THE PROBLEM
Write all of the entries out again exactly, but not the images.

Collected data
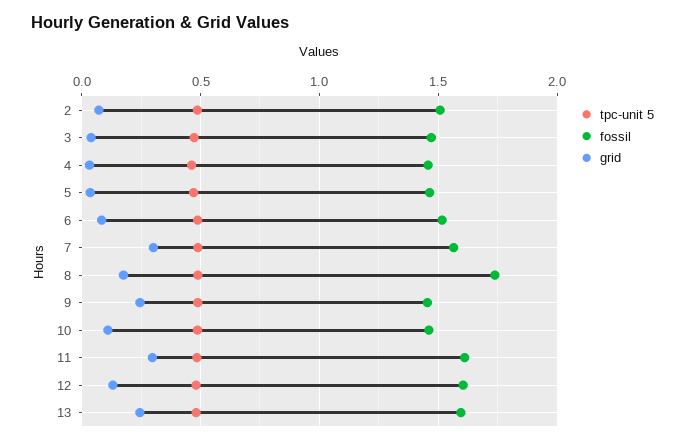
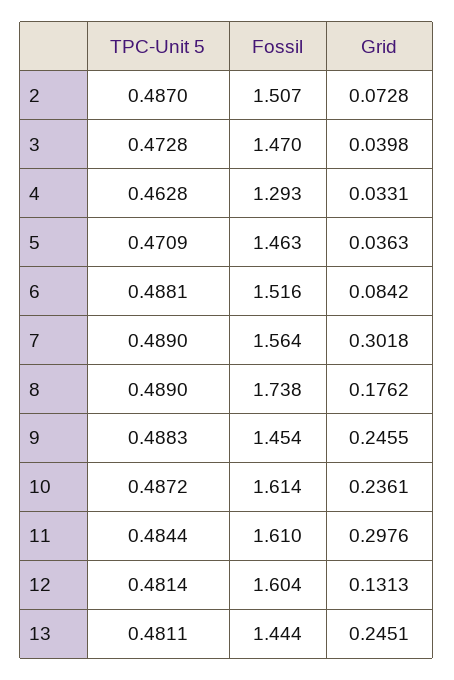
  {
    "tpc-unit 5": {
      "2": 0.487,
      "3": 0.4728,
      "4": 0.4628,
      "5": 0.4709,
      "6": 0.4881,
      "7": 0.489,
      "8": 0.489,
      "9": 0.4883,
      "10": 0.4872,
      "11": 0.4844,
      "12": 0.4814,
      "13": 0.4811
    },
    "fossil": {
      "2": 1.507,
      "3": 1.47,
-     "4": 1.45,
+     "4": 1.293,
      "5": 1.463,
      "6": 1.516,
      "7": 1.564,
      "8": 1.738,
      "9": 1.454,
-     "10": 1.45,
+     "10": 1.614,
      "11": 1.61,
      "12": 1.604,
-     "13": 1.6
+     "13": 1.444
    },
    "grid": {
      "2": 0.0728,
      "3": 0.0398,
      "4": 0.0331,
      "5": 0.0363,
      "6": 0.0842,
      "7": 0.3018,
      "8": 0.1762,
      "9": 0.2455,
-     "10": 0.1,
+     "10": 0.2361,
      "11": 0.2976,
      "12": 0.1313,
      "13": 0.2451
    }
  }

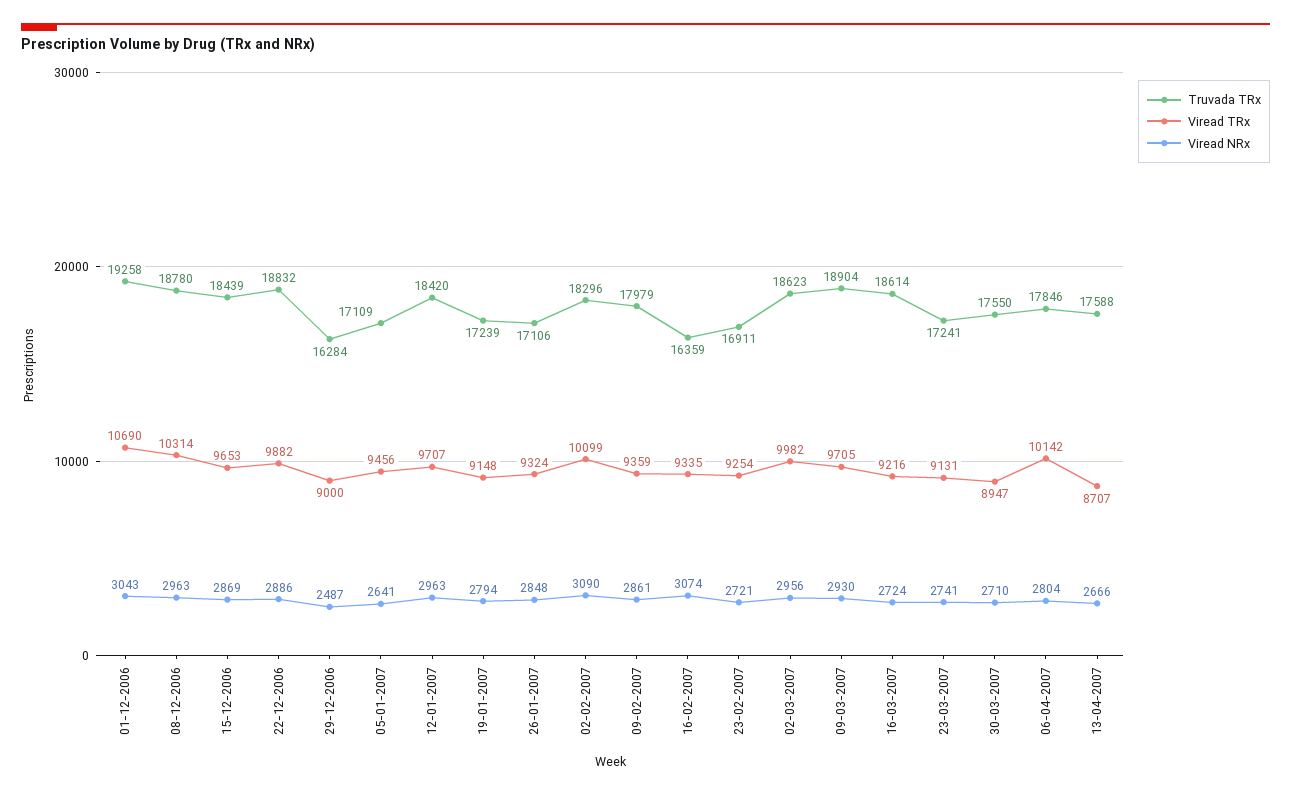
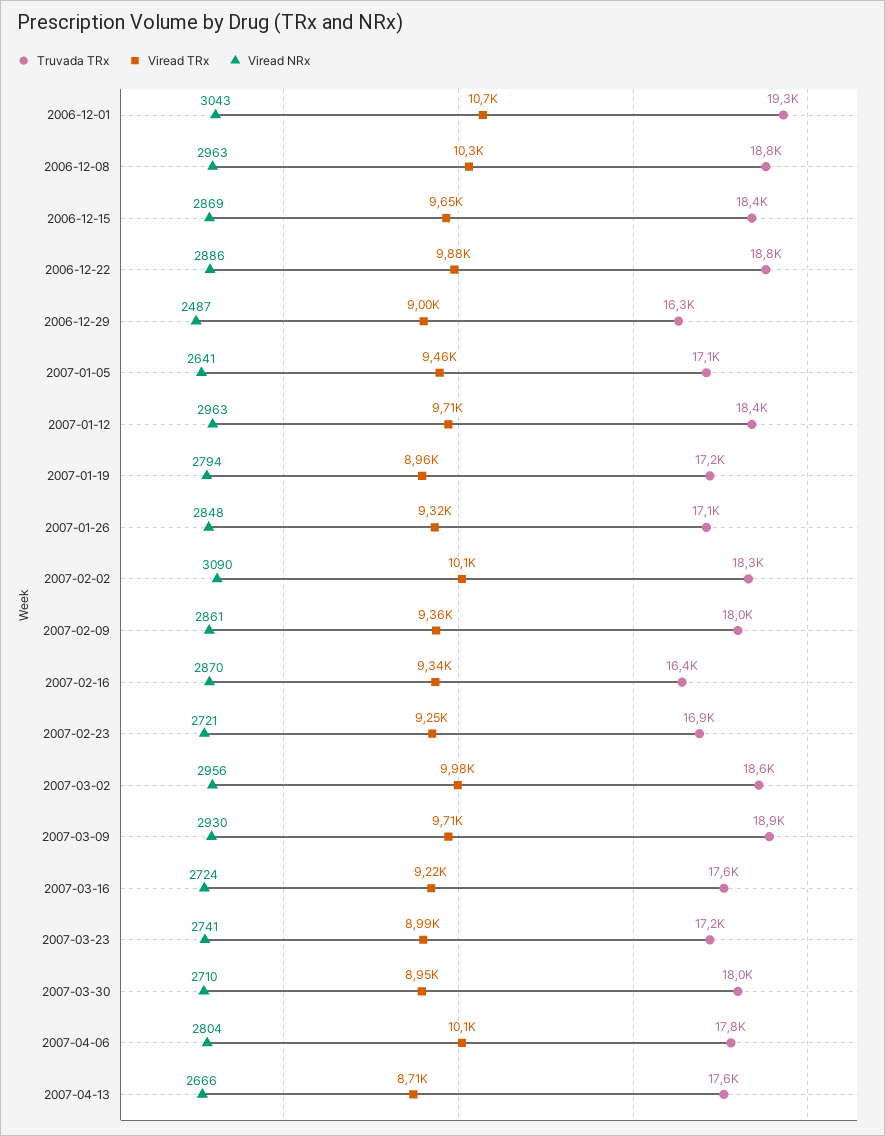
  {
    "Truvada TRx": {
      "01-12-2006": 19258,
      "08-12-2006": 18780,
      "15-12-2006": 18439,
      "22-12-2006": 18832,
      "29-12-2006": 16284,
      "05-01-2007": 17109,
      "12-01-2007": 18420,
      "19-01-2007": 17239,
      "26-01-2007": 17106,
      "02-02-2007": 18296,
      "09-02-2007": 17979,
      "16-02-2007": 16359,
      "23-02-2007": 16911,
      "02-03-2007": 18623,
      "09-03-2007": 18904,
-     "16-03-2007": 18614,
+     "16-03-2007": 17600,
      "23-03-2007": 17241,
-     "30-03-2007": 17550,
+     "30-03-2007": 18000,
      "06-04-2007": 17846,
      "13-04-2007": 17588
    },
    "Viread TRx": {
      "01-12-2006": 10690,
      "08-12-2006": 10314,
      "15-12-2006": 9653,
      "22-12-2006": 9882,
      "29-12-2006": 9000,
      "05-01-2007": 9456,
      "12-01-2007": 9707,
-     "19-01-2007": 9148,
+     "19-01-2007": 8960,
      "26-01-2007": 9324,
      "02-02-2007": 10099,
      "09-02-2007": 9359,
      "16-02-2007": 9335,
      "23-02-2007": 9254,
      "02-03-2007": 9982,
      "09-03-2007": 9705,
      "16-03-2007": 9216,
-     "23-03-2007": 9131,
+     "23-03-2007": 8990,
      "30-03-2007": 8947,
      "06-04-2007": 10142,
      "13-04-2007": 8707
    },
    "Viread NRx": {
      "01-12-2006": 3043,
      "08-12-2006": 2963,
      "15-12-2006": 2869,
      "22-12-2006": 2886,
      "29-12-2006": 2487,
      "05-01-2007": 2641,
      "12-01-2007": 2963,
      "19-01-2007": 2794,
      "26-01-2007": 2848,
      "02-02-2007": 3090,
      "09-02-2007": 2861,
-     "16-02-2007": 3074,
+     "16-02-2007": 2870,
      "23-02-2007": 2721,
      "02-03-2007": 2956,
      "09-03-2007": 2930,
      "16-03-2007": 2724,
      "23-03-2007": 2741,
      "30-03-2007": 2710,
      "06-04-2007": 2804,
      "13-04-2007": 2666
    }
  }

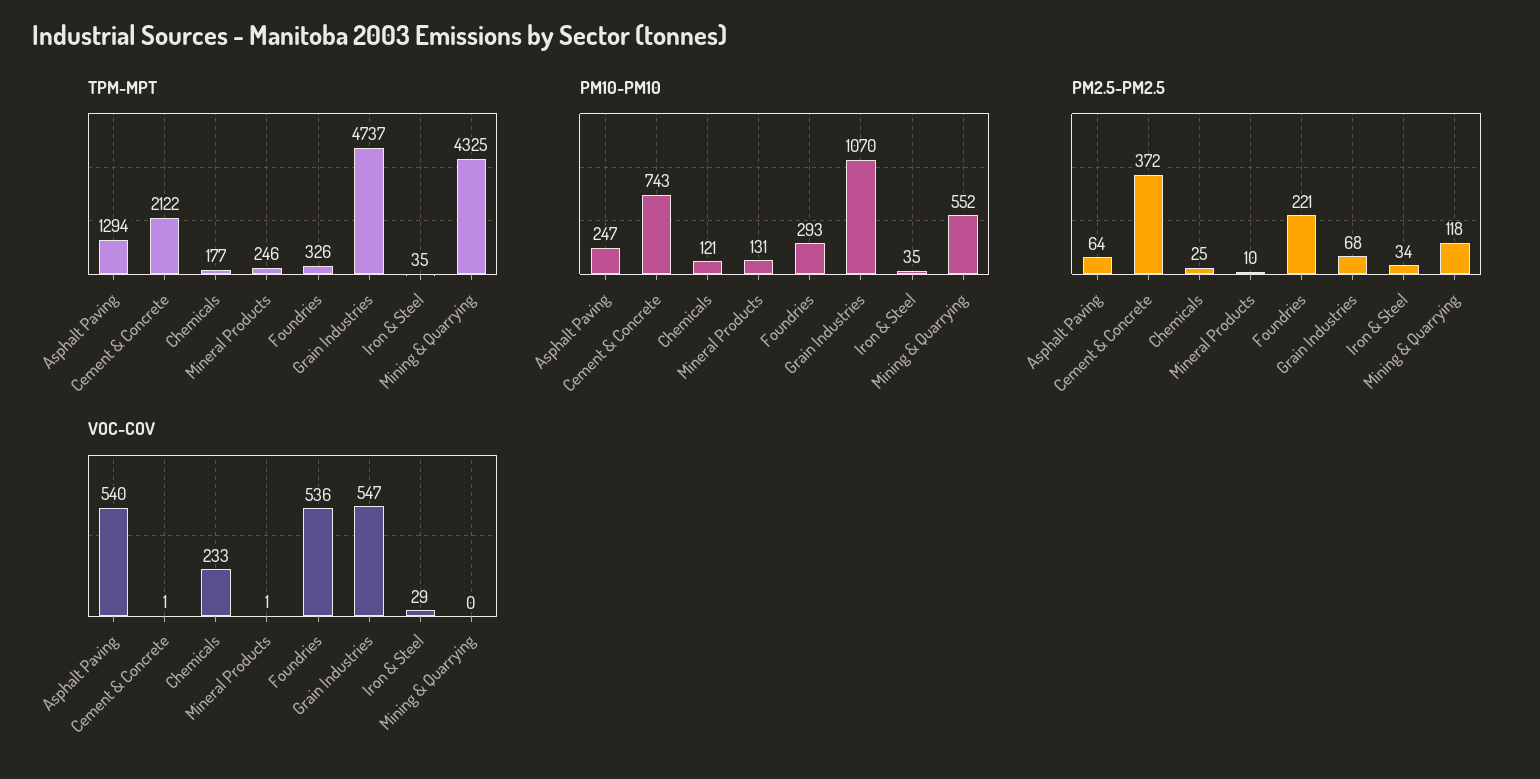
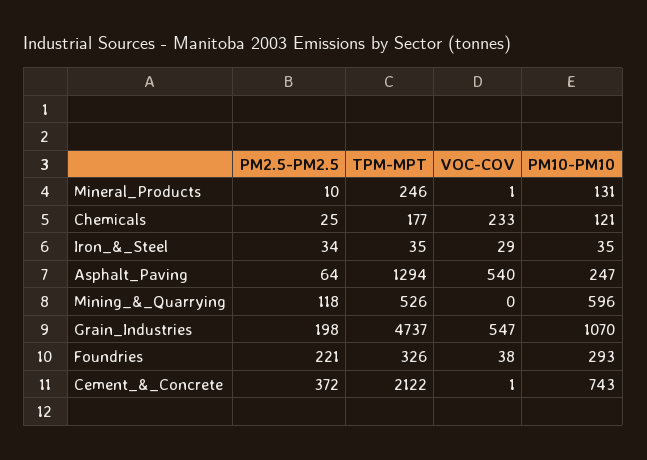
  {
    "TPM-MPT": {
      "Asphalt Paving": 1294,
      "Cement & Concrete": 2122,
      "Chemicals": 177,
      "Mineral Products": 246,
      "Foundries": 326,
      "Grain Industries": 4737,
      "Iron & Steel": 35,
-     "Mining & Quarrying": 4325
+     "Mining & Quarrying": 526
    },
    "PM10-PM10": {
      "Asphalt Paving": 247,
      "Cement & Concrete": 743,
      "Chemicals": 121,
      "Mineral Products": 131,
      "Foundries": 293,
      "Grain Industries": 1070,
      "Iron & Steel": 35,
-     "Mining & Quarrying": 552
+     "Mining & Quarrying": 596
    },
    "PM2.5-PM2.5": {
      "Asphalt Paving": 64,
      "Cement & Concrete": 372,
      "Chemicals": 25,
      "Mineral Products": 10,
      "Foundries": 221,
-     "Grain Industries": 68,
+     "Grain Industries": 198,
      "Iron & Steel": 34,
      "Mining & Quarrying": 118
    },
    "VOC-COV": {
      "Asphalt Paving": 540,
      "Cement & Concrete": 1,
      "Chemicals": 233,
      "Mineral Products": 1,
-     "Foundries": 536,
+     "Foundries": 38,
      "Grain Industries": 547,
      "Iron & Steel": 29,
      "Mining & Quarrying": 0
    }
  }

THE COMPLETED TASK
  {
    "tpc-unit 5": {
      "2": 0.487,
      "3": 0.4728,
      "4": 0.4628,
      "5": 0.4709,
      "6": 0.4881,
      "7": 0.489,
      "8": 0.489,
      "9": 0.4883,
      "10": 0.4872,
      "11": 0.4844,
      "12": 0.4814,
      "13": 0.4811
    },
    "fossil": {
      "2": 1.507,
      "3": 1.47,
-     "4": 1.45,
+     "4": 1.293,
      "5": 1.463,
      "6": 1.516,
      "7": 1.564,
      "8": 1.738,
      "9": 1.454,
-     "10": 1.45,
+     "10": 1.614,
      "11": 1.61,
      "12": 1.604,
-     "13": 1.6
+     "13": 1.444
    },
    "grid": {
      "2": 0.0728,
      "3": 0.0398,
      "4": 0.0331,
      "5": 0.0363,
      "6": 0.0842,
      "7": 0.3018,
      "8": 0.1762,
      "9": 0.2455,
-     "10": 0.1,
+     "10": 0.2361,
      "11": 0.2976,
      "12": 0.1313,
      "13": 0.2451
    }
  }

  {
    "Truvada TRx": {
      "01-12-2006": 19258,
      "08-12-2006": 18780,
      "15-12-2006": 18439,
      "22-12-2006": 18832,
      "29-12-2006": 16284,
      "05-01-2007": 17109,
      "12-01-2007": 18420,
      "19-01-2007": 17239,
      "26-01-2007": 17106,
      "02-02-2007": 18296,
      "09-02-2007": 17979,
      "16-02-2007": 16359,
      "23-02-2007": 16911,
      "02-03-2007": 18623,
      "09-03-2007": 18904,
-     "16-03-2007": 18614,
+     "16-03-2007": 17600,
      "23-03-2007": 17241,
-     "30-03-2007": 17550,
+     "30-03-2007": 18000,
      "06-04-2007": 17846,
      "13-04-2007": 17588
    },
    "Viread TRx": {
      "01-12-2006": 10690,
      "08-12-2006": 10314,
      "15-12-2006": 9653,
      "22-12-2006": 9882,
      "29-12-2006": 9000,
      "05-01-2007": 9456,
      "12-01-2007": 9707,
-     "19-01-2007": 9148,
+     "19-01-2007": 8960,
      "26-01-2007": 9324,
      "02-02-2007": 10099,
      "09-02-2007": 9359,
      "16-02-2007": 9335,
      "23-02-2007": 9254,
      "02-03-2007": 9982,
      "09-03-2007": 9705,
      "16-03-2007": 9216,
-     "23-03-2007": 9131,
+     "23-03-2007": 8990,
      "30-03-2007": 8947,
      "06-04-2007": 10142,
      "13-04-2007": 8707
    },
    "Viread NRx": {
      "01-12-2006": 3043,
      "08-12-2006": 2963,
      "15-12-2006": 2869,
      "22-12-2006": 2886,
      "29-12-2006": 2487,
      "05-01-2007": 2641,
      "12-01-2007": 2963,
      "19-01-2007": 2794,
      "26-01-2007": 2848,
      "02-02-2007": 3090,
      "09-02-2007": 2861,
-     "16-02-2007": 3074,
+     "16-02-2007": 2870,
      "23-02-2007": 2721,
      "02-03-2007": 2956,
      "09-03-2007": 2930,
      "16-03-2007": 2724,
      "23-03-2007": 2741,
      "30-03-2007": 2710,
      "06-04-2007": 2804,
      "13-04-2007": 2666
    }
  }

  {
    "TPM-MPT": {
      "Asphalt Paving": 1294,
      "Cement & Concrete": 2122,
      "Chemicals": 177,
      "Mineral Products": 246,
      "Foundries": 326,
      "Grain Industries": 4737,
      "Iron & Steel": 35,
-     "Mining & Quarrying": 4325
+     "Mining & Quarrying": 526
    },
    "PM10-PM10": {
      "Asphalt Paving": 247,
      "Cement & Concrete": 743,
      "Chemicals": 121,
      "Mineral Products": 131,
      "Foundries": 293,
      "Grain Industries": 1070,
      "Iron & Steel": 35,
-     "Mining & Quarrying": 552
+     "Mining & Quarrying": 596
    },
    "PM2.5-PM2.5": {
      "Asphalt Paving": 64,
      "Cement & Concrete": 372,
      "Chemicals": 25,
      "Mineral Products": 10,
      "Foundries": 221,
-     "Grain Industries": 68,
+     "Grain Industries": 198,
      "Iron & Steel": 34,
      "Mining & Quarrying": 118
    },
    "VOC-COV": {
      "Asphalt Paving": 540,
      "Cement & Concrete": 1,
      "Chemicals": 233,
      "Mineral Products": 1,
-     "Foundries": 536,
+     "Foundries": 38,
      "Grain Industries": 547,
      "Iron & Steel": 29,
      "Mining & Quarrying": 0
    }
  }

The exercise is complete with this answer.